Alasan Kenapa membuat semacam chatgpt bukan perkara mudah ?

Ngomongin LLM alias Large Language Model, jangan kira ini kayak download framework Laravel lalu tinggal php artisan serve. Ini level yang sangat berbeda. Tantangan pertama yang langsung terasa adalah: ukuran model yang sangat besar.

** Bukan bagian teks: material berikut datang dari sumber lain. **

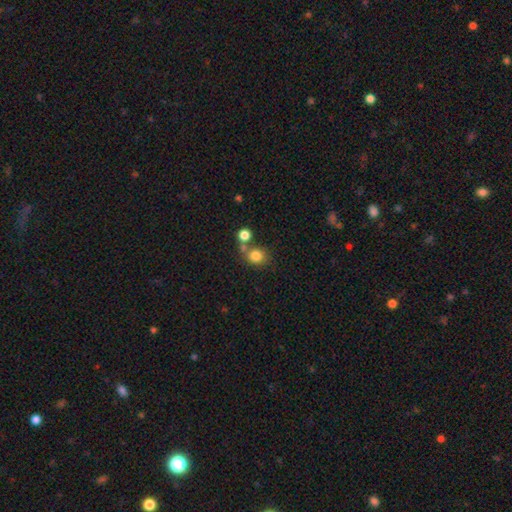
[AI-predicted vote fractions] Morphology: type=smooth (80%); roundness=round (79%); merging=none (60%).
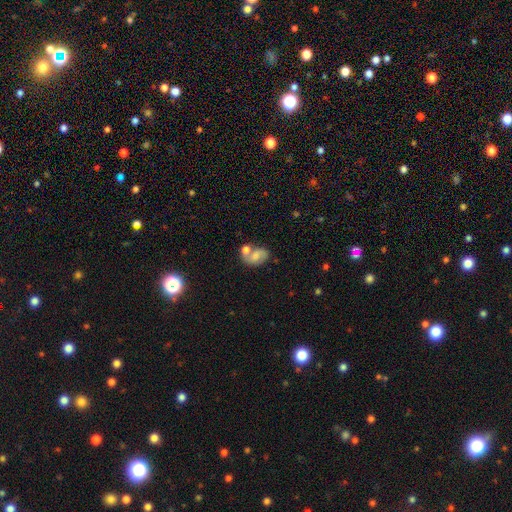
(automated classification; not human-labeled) Overall: smooth (50%; featured or disk 41%). Merging: merger (45%; none 34%).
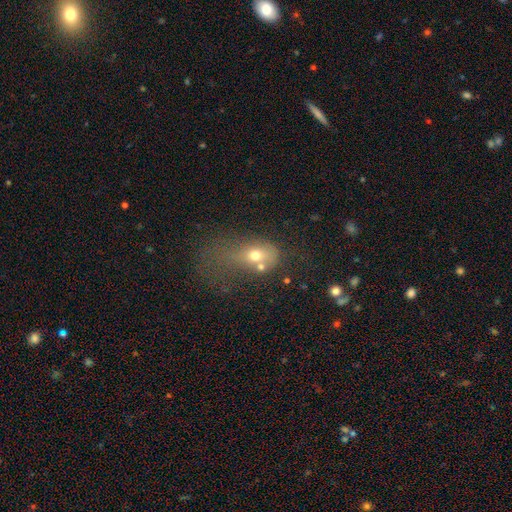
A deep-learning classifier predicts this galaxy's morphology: Smooth or featured: smooth — 62% (featured or disk — 24%)
How rounded: in between — 63% (round — 33%)
Merging: major disturbance — 36% (merger — 24%)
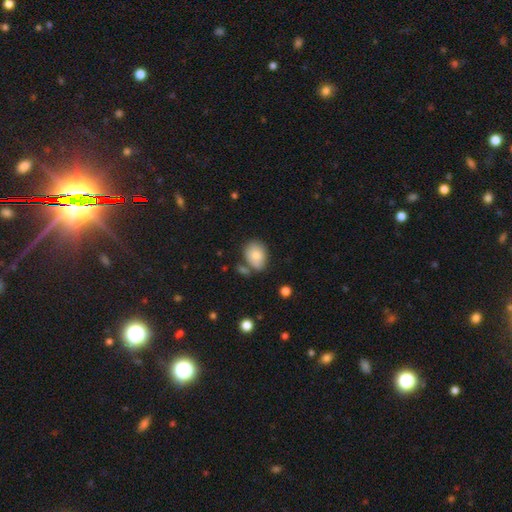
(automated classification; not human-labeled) smooth-or-featured: smooth: 79% | featured or disk: 13% | star or artifact: 8%
  how-rounded: in between: 68% | round: 31% | cigar-shaped: 1%
  merging: none: 63% | minor disturbance: 20% | merger: 12% | major disturbance: 5%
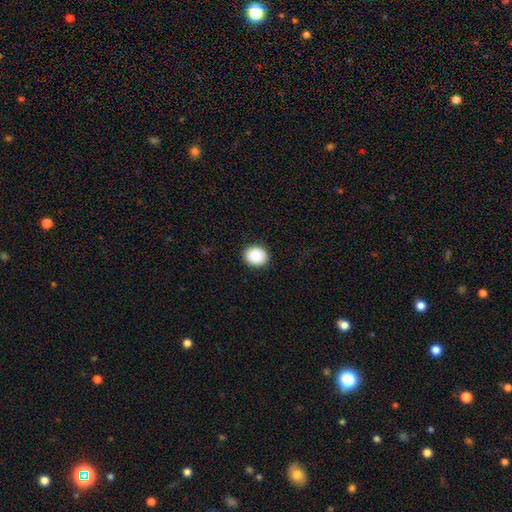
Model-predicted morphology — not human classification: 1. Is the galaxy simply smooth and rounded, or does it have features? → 90% smooth, 7% star or artifact, 3% featured or disk.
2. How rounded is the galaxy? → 68% round, 31% in between, 1% cigar-shaped.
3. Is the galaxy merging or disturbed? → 91% none, 6% minor disturbance, 2% major disturbance, 1% merger.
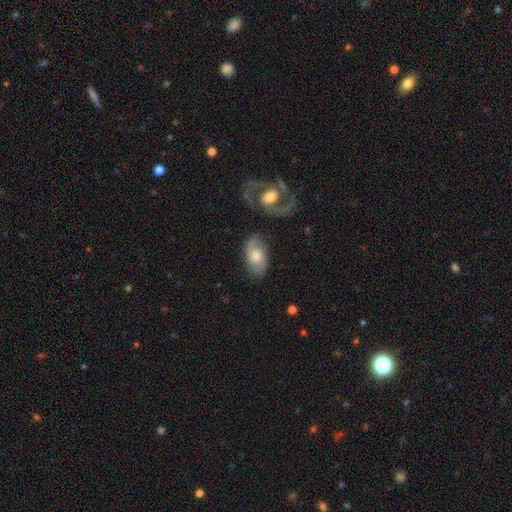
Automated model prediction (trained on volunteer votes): Morphology: type=featured or disk (62%); edge-on=no (94%); bar=no (67%); spiral arms=yes (87%); winding=medium (48%); arm count=2 (81%); bulge=moderate (57%); merging=none (72%).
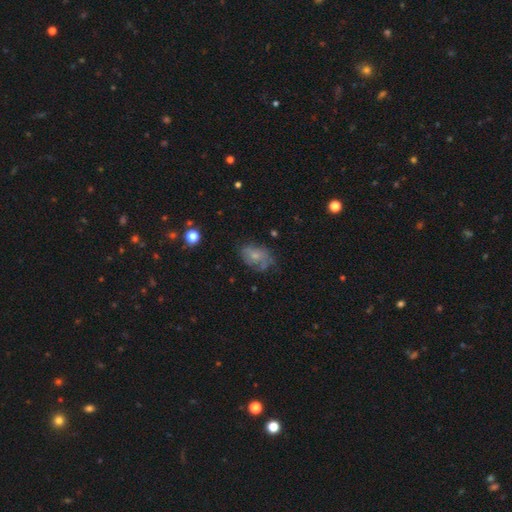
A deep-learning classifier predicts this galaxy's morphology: smooth-or-featured: smooth: 49% | featured or disk: 40% | star or artifact: 11%
  merging: none: 54% | minor disturbance: 28% | major disturbance: 15% | merger: 2%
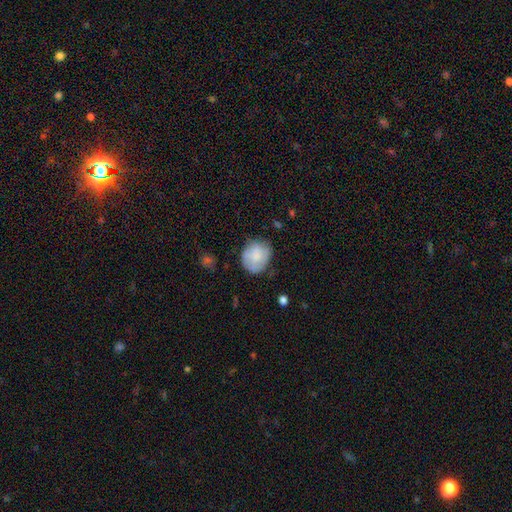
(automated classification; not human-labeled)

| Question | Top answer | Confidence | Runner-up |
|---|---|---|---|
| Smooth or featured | smooth | 73% | featured or disk (20%) |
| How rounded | round | 68% | in between (31%) |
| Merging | none | 64% | minor disturbance (26%) |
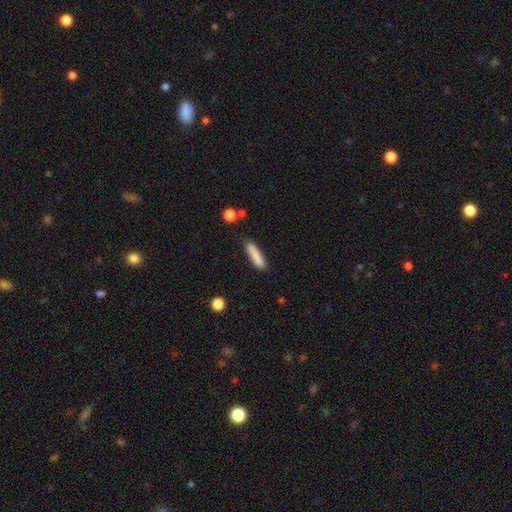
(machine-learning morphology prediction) smooth_or_featured: smooth (p=0.84) [alt: featured or disk p=0.09]
how_rounded: cigar-shaped (p=0.83) [alt: in between p=0.15]
merging: none (p=0.83) [alt: minor disturbance p=0.12]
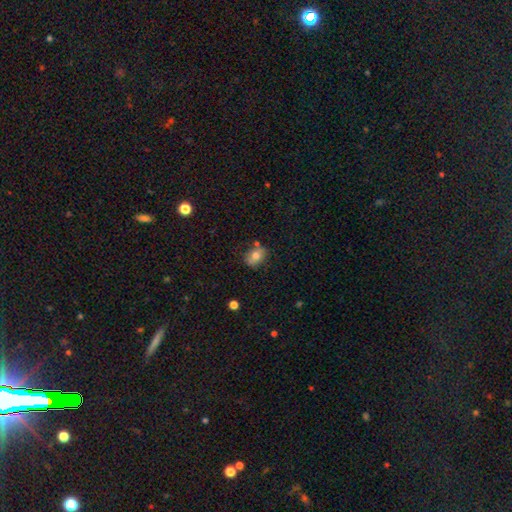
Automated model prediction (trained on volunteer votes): smooth_or_featured: smooth (p=0.72) [alt: featured or disk p=0.18]
how_rounded: in between (p=0.68) [alt: round p=0.31]
merging: none (p=0.72) [alt: minor disturbance p=0.17]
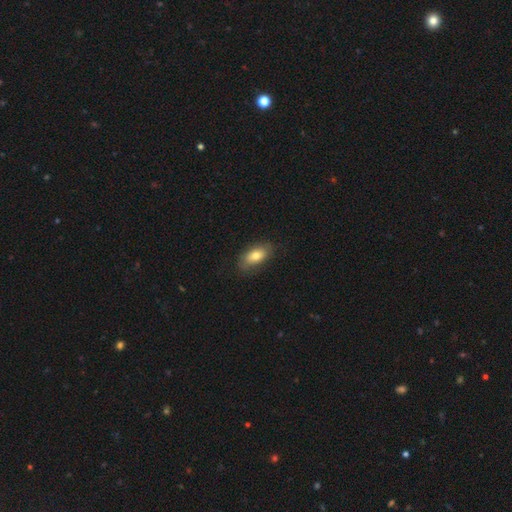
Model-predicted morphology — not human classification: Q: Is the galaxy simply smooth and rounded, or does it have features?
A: smooth — 77%.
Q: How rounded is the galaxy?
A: in between — 89%.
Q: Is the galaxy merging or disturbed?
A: none — 79%.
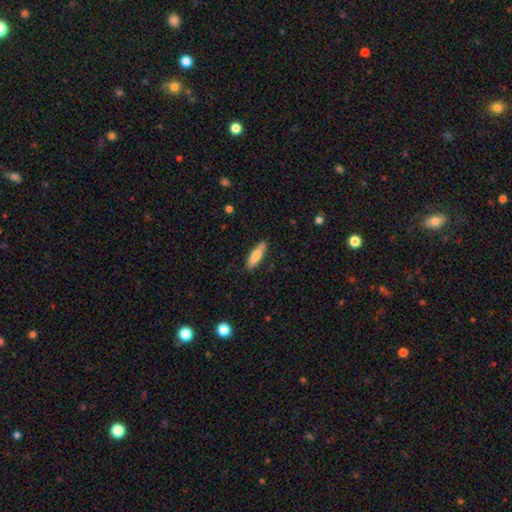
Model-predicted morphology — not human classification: This is likely a smooth galaxy (73%). How rounded: likely cigar-shaped (63%). Merging: clearly none (84%).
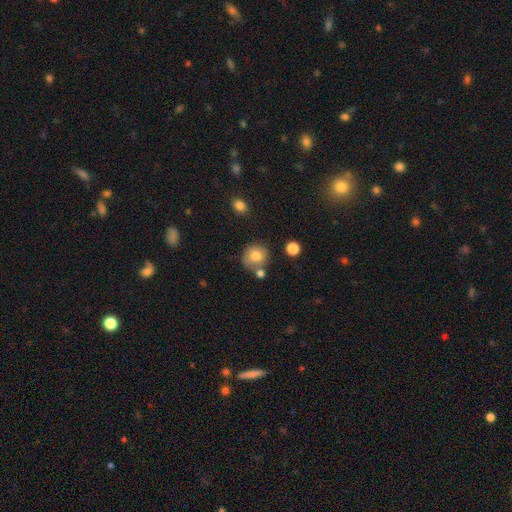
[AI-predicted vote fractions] Smooth or featured? smooth (77%)
How rounded? round (85%)
Merging? none (65%)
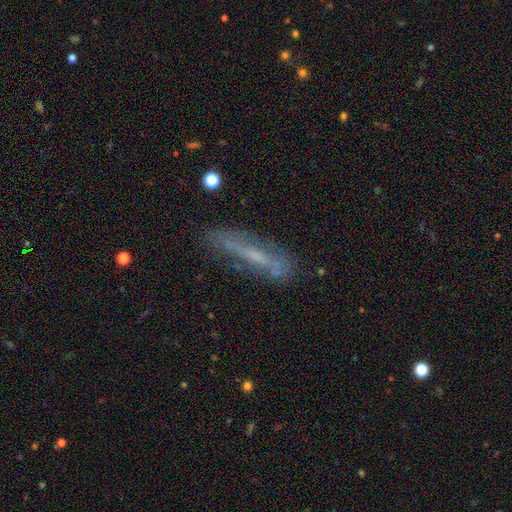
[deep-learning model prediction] Smooth or featured?
  - featured or disk: 54% *
  - smooth: 35%
  - star or artifact: 11%
Edge-on disk?
  - yes: 60% *
  - no: 40%
Merging?
  - none: 71% *
  - minor disturbance: 20%
  - major disturbance: 7%
  - merger: 3%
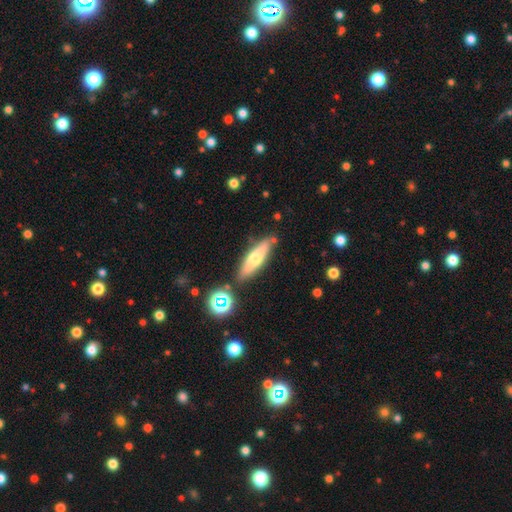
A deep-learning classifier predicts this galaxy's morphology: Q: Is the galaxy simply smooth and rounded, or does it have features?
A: smooth — 50%.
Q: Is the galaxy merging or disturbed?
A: none — 81%.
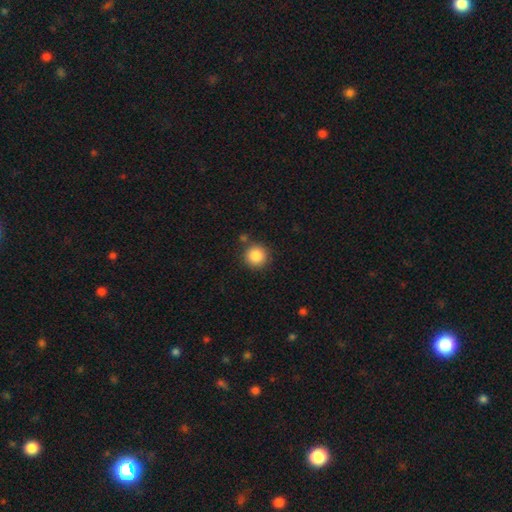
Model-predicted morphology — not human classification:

Sebagaimana dijelaskan oleh Galih Setiawan Nurohim, M.Kom, dosen di Universitas Bina Sarana Informatika Kampus Solo, dalam rilis resminya, “Model seperti BLOOM dari BigScience bisa mencapai ukuran 330 GB, dua kali lipat lebih besar dari dataset ImageNet. Ini jelas bukan ukuran yang bisa dianggap sepele. Sebelum masuk ke dunia LLM, storage harus disiapkan matang-matang.” Galih menambahkan bahwa untungnya, model sebesar BLOOM biasanya dibagi menjadi banyak file kecil, yang memungkinkan proses download secara paralel untuk mengurangi tekanan bandwidth.

Namun, tantangan tidak berhenti setelah proses download. Proses selanjutnya adalah memuat model ke GPU, dan ini pun tidak bisa instan. Untuk model sebesar BLOOM, proses ini bisa memakan waktu 30 hingga 45 menit hanya untuk membuat model “siap digunakan”.

Dalam keterangannya, Galih menyebutkan, “Model besar semacam ini biasanya dijalankan dalam sistem multi-GPU. Proses loading melibatkan transfer data antar GPU atau antar node, terutama bila menggunakan setup distributed. Tanpa manajemen sistem yang rapi, waktu loading bisa jadi bottleneck kritis.”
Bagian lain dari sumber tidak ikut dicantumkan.